魏铮被魏瑾裳抱得一怔,眉眼温柔了许多,揉了揉她的头发,“裳儿如果觉得无聊,父皇可以让大臣们的孩子来宫里多陪陪你啊。”
魏瑾裳一顿,将头埋在魏铮怀中,声音闷闷的,“算了父皇,您明明知道裳儿不愿意和他们玩的。”
魏铮眼中闪过一抹深意,他看向魏瑾裳身后的少年,“你身边的这位是……父皇怎么之前没见过他呢?”
魏瑾裳抬起头,眼睛亮亮的。她从魏铮怀中起身,一把上前拉起流云的手,将流云拉到魏铮面前。
那一瞬间魏瑾裳与流云四目相对时,魏瑾裳眼中暗含警告之意,她的手劲也很大。
流云不着痕迹地捏了捏她的手,示意他会安分守己。
“父皇,他是沈青姐姐给裳儿找的玩伴。她告诉裳儿,这个少年不会因为裳儿受到任何影响。”
魏铮这才细细打量起流云,见这少年面容精致俊朗,不卑不亢,神态自若,没有丝毫其他孩子见到他时害怕的神情。
他玩味一笑,“看来沈统领找来的这个小玩伴不是一般人呢,裳儿可还满意?”
魏瑾裳下意识将流云挡在身后,笑了笑,“嗯啊,裳儿很满意,就是吧……”
魏瑾裳腼腆一笑,挠了挠脸颊,“嘿嘿,裳儿还是更喜欢和漂亮小姐姐玩。”
魏铮一愣,随即哈哈大笑起来,他宠溺地揉了揉自家女儿的头顶,将魏瑾裳的头发揉得乱糟糟的才罢休,“好好好,以后就多来未央宫陪陪蔚兰,但是……”
他看向司马蔚兰,哼笑一声,“但是要叫她贵妃娘娘,不可叫她姐姐呢。”
魏瑾裳撇撇嘴,酸溜溜道:“是是是,她是父皇的妃子嘛,裳儿晓得。”
随后魏瑾裳识趣退下,对着魏铮拜别。
未央宫便剩下魏铮和司马蔚兰。
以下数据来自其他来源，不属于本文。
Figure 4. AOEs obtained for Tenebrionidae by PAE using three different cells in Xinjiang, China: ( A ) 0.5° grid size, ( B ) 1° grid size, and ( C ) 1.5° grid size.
魏铮悠然一笑,“朕就说嘛,司马爱卿堂堂兵部尚书,家中女儿又怎么可能是普通的大家闺秀呢。”
他凑近蔚兰,在她耳边轻声道:“爱妃的鞭子舞得威风凛凛,可见是飒爽之人,怎的会被朕吓得哭哭啼啼呢?”
司马蔚兰的脸“腾”的一下,变得绯红,她望着近在咫尺的皇帝陛下,心脏突突跳个不停。
“呜……”司马蔚兰的眼睛一下子就红了,“陛下,对不起,蔚兰再也不暗自揣测陛下了,呜呜呜……”
魏铮一愣,有些不明所以,他只得将哭哭啼啼的小姑娘揽在怀中轻轻拍打。
司马蔚兰擦了擦糊了满脸的泪水,就这么依偎在魏铮怀里。想到刚刚一把被皇帝抓住鞭子的场景,她的心跳声就响个不停。
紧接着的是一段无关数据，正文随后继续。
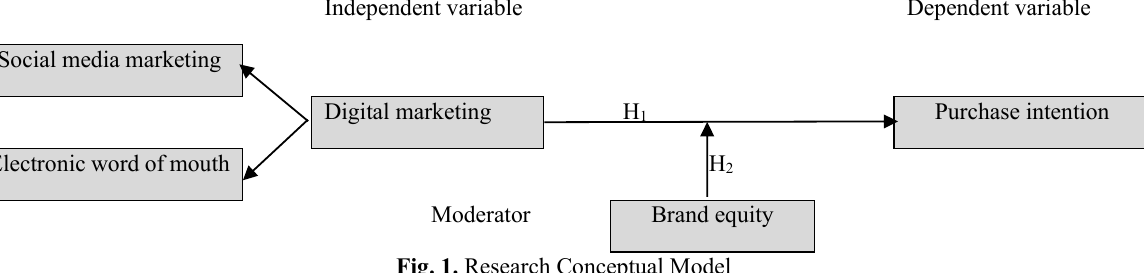
Fig. 1. Research Conceptual Model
啊啊啊,这哪里是青面獠牙的怪物,这分明是温柔包容的好父亲呀。
陛下对公主如此宠爱,怎么可能会是父亲口中残暴不仁的疯皇呢。
这时候的司马蔚兰哪里会想到,未来的她将会因为这片刻的心动付出惨烈的代价。
——
“你……”
“嘘——”魏瑾裳打断流云,在他耳边小声说道:“我知道你有很多疑问,先等等,小心隔墙有耳,等回长乐宫再说。”
她对流云使眼色,努嘴让他看向她身后跟随的一众宫女太监。
然而流云整个大脑一片空白,看着魏瑾裳的嘴唇发愣。他捏了捏耳垂,刚刚公主说话时扑面而来的香甜气息似乎始终萦绕在他的耳边挥之不散。
两人心事重重地往长乐宫走去,魏瑾裳不愿坐轿撵出行,所以这一路上走走停停,边玩边走间已到夜晚。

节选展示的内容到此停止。